Truth be told, I didn’t expect an independent tour English-speaking guide to jump in with our driver, as she spoke Spanish only. Reviews online suggested that the driver was the guide, so I felt pressured to up our tip, since Victor had advised me to give the tip to the guide, Gina (which he relayed to the guide when she asked him), as all the day’s fees would go to the driver. It was her second tour ever, so I’m not sure if that’s why we didn’t go to as many spots that I read about. When I asked her why only some tour operators were allowed to sell inside the port vs outside the port, she explained that the ones inside have some sort of arrangement (or license?); I forget the exact reason. They took us to a overlook to see a picturesque view, but it looked like every tour was there, and so were the vendors. By then, because of our later start in the morning, it was lunch so we asked her for a local restaurant recommendation. She suggested iguana. Sadly, it wasn’t quite the local restaurant we were expecting – we ate under zip lines and by caged monkeys and birds, and all the patrons were tourists. Surprisingly, the iguana stew (stewed in what tasted like coconut oil , served with beans and rice with plantain) was one of the highlights of the trip, despite it being a stop for tourists; it tastes like a cross between chicken and fish (bones), which when I think about it makes sense – tougher than fish, but boney because it’s a reptile. Later, the guide told us that men just go into the bush to hunt for them, and sites online suggest that they’re endangered because of this. j.w’s Google timeline tells me that we were at Jungle Top Adventures Zipline for our iguana meal – it all makes sense now – that’s why I remembered her saying something about “Randy’s restaurant” because one of the owner goes by that name.
After that, we made a quick stop at the cameo factory, because I was curious to see what it was about as it’s a cruise ship excursion stop and on the tour’s recommended list. One guy was in his shop etching designs onto a shell; the rest of it was just a retail shop. And there was no active tour, but as we were leaving, a bus pulled in and I overheard them say, “sit down and the presentation will start shortly”. Seemed like a typical Turkish rug+coffee, Chinese tea or jade, or Korean ginseng excursion stop.
We were then headed to a beach, but the kiddies fell asleep, so we opted to stop at the chocolate+coffee factory (Roatan Chocolate Factory) instead. Turns out, Roatan doesn’t have the best climate to grow coffee beans, so Honduras coffee is grown and roasted on the mainland. Again, there was no active tour or demonstrations, but I ended up buying a bag of coffee ($2 cheaper than at the port – we checked beforehand) and 5 bars of chocolate.

■ **Raw data**

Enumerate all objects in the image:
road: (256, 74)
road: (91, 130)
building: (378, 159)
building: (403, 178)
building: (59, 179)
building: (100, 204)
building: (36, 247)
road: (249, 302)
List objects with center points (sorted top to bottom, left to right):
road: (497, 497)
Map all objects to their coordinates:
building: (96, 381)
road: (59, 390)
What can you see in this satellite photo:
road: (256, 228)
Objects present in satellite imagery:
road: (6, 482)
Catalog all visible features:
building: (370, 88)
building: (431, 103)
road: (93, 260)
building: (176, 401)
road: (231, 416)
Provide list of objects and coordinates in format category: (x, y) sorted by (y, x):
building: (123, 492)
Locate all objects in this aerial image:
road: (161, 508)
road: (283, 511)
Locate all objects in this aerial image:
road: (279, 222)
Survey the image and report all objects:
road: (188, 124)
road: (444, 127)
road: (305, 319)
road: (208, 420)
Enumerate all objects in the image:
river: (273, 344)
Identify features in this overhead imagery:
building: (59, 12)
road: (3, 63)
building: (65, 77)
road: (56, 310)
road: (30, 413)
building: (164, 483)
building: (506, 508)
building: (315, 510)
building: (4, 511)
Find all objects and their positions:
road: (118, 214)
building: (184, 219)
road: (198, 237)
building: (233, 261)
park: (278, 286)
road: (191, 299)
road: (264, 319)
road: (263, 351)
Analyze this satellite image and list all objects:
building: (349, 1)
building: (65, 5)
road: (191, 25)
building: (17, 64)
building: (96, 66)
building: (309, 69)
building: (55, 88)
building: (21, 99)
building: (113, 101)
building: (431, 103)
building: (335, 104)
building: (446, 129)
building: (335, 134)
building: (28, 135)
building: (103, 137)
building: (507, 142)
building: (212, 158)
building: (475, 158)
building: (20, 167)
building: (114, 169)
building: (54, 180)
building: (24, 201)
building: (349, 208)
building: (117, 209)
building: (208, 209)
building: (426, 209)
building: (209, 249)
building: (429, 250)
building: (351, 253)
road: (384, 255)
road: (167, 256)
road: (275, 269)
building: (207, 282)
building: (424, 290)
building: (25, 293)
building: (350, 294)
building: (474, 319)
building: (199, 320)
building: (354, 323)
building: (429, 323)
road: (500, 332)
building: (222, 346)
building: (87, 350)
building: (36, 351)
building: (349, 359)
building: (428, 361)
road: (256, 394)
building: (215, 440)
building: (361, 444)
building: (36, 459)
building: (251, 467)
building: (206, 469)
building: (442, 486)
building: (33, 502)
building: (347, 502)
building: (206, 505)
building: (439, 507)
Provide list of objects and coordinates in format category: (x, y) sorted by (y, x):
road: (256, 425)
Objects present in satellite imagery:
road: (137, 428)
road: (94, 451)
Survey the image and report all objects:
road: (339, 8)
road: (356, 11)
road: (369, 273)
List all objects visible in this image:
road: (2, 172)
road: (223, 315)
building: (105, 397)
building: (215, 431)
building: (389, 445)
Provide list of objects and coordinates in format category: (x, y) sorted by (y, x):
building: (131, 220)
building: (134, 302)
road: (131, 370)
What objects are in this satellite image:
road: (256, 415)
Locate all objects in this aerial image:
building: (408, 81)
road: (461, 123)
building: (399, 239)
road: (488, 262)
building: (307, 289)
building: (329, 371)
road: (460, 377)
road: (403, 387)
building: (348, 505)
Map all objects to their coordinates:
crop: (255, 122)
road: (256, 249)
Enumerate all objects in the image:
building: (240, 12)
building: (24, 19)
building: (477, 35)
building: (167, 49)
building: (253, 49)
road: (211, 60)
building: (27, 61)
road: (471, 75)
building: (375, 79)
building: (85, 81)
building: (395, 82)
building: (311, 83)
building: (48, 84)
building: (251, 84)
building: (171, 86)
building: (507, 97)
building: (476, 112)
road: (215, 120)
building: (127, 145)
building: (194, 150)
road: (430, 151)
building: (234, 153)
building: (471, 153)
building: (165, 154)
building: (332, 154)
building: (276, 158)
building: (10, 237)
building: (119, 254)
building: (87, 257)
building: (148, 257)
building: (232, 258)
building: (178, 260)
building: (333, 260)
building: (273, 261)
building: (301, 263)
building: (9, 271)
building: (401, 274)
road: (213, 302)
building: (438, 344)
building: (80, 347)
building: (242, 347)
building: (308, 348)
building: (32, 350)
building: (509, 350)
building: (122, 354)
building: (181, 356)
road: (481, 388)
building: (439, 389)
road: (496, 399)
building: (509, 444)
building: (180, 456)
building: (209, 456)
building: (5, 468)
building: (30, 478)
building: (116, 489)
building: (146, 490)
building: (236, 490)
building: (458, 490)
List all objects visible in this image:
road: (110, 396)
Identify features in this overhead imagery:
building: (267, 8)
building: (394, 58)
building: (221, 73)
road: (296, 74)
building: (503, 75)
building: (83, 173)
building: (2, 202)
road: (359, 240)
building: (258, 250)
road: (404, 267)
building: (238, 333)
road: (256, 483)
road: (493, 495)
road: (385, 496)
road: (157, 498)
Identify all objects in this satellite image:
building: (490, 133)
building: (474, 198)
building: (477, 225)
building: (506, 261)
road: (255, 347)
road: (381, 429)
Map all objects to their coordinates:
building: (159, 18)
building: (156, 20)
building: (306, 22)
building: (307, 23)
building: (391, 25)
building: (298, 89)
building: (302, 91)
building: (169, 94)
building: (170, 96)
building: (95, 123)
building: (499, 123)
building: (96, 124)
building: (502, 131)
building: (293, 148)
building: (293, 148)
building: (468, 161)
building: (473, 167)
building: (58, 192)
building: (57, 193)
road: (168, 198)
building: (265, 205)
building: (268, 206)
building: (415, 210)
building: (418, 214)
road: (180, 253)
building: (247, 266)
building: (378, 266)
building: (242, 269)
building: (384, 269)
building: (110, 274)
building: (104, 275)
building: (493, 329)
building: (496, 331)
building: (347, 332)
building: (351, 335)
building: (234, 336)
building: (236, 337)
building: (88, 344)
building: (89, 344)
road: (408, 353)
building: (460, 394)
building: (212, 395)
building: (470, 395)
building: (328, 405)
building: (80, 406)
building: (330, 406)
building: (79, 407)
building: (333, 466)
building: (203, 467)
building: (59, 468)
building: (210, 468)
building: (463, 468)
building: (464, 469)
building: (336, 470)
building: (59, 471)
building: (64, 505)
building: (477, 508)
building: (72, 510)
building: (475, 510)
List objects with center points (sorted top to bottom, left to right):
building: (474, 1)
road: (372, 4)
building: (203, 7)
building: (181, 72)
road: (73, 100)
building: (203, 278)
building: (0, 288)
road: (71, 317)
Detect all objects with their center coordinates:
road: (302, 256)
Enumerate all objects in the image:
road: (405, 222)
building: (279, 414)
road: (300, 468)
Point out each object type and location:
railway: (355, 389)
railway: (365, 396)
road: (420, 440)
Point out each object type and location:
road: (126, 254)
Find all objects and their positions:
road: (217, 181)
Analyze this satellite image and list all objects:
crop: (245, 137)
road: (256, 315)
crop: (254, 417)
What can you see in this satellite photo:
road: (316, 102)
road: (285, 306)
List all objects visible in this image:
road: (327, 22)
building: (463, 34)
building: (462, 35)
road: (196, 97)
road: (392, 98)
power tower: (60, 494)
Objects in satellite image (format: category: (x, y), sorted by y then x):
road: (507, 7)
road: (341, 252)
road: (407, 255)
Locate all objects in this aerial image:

■ **Directions**
A. In the Roatan tour account, reproduce the passage from "After that, we" up to and including "ginseng excursion stop.", substituting "shell carving workshop" for "cameo factory".
B. According to the Roatan tour account, where is Honduras coffee grown and roasted?

■ **Answer set**
A.
After that, we made a quick stop at the shell carving workshop, because I was curious to see what it was about as it’s a cruise ship excursion stop and on the tour’s recommended list. One guy was in his shop etching designs onto a shell; the rest of it was just a retail shop. And there was no active tour, but as we were leaving, a bus pulled in and I overheard them say, “sit down and the presentation will start shortly”. Seemed like a typical Turkish rug+coffee, Chinese tea or jade, or Korean ginseng excursion stop.

B. On the mainland.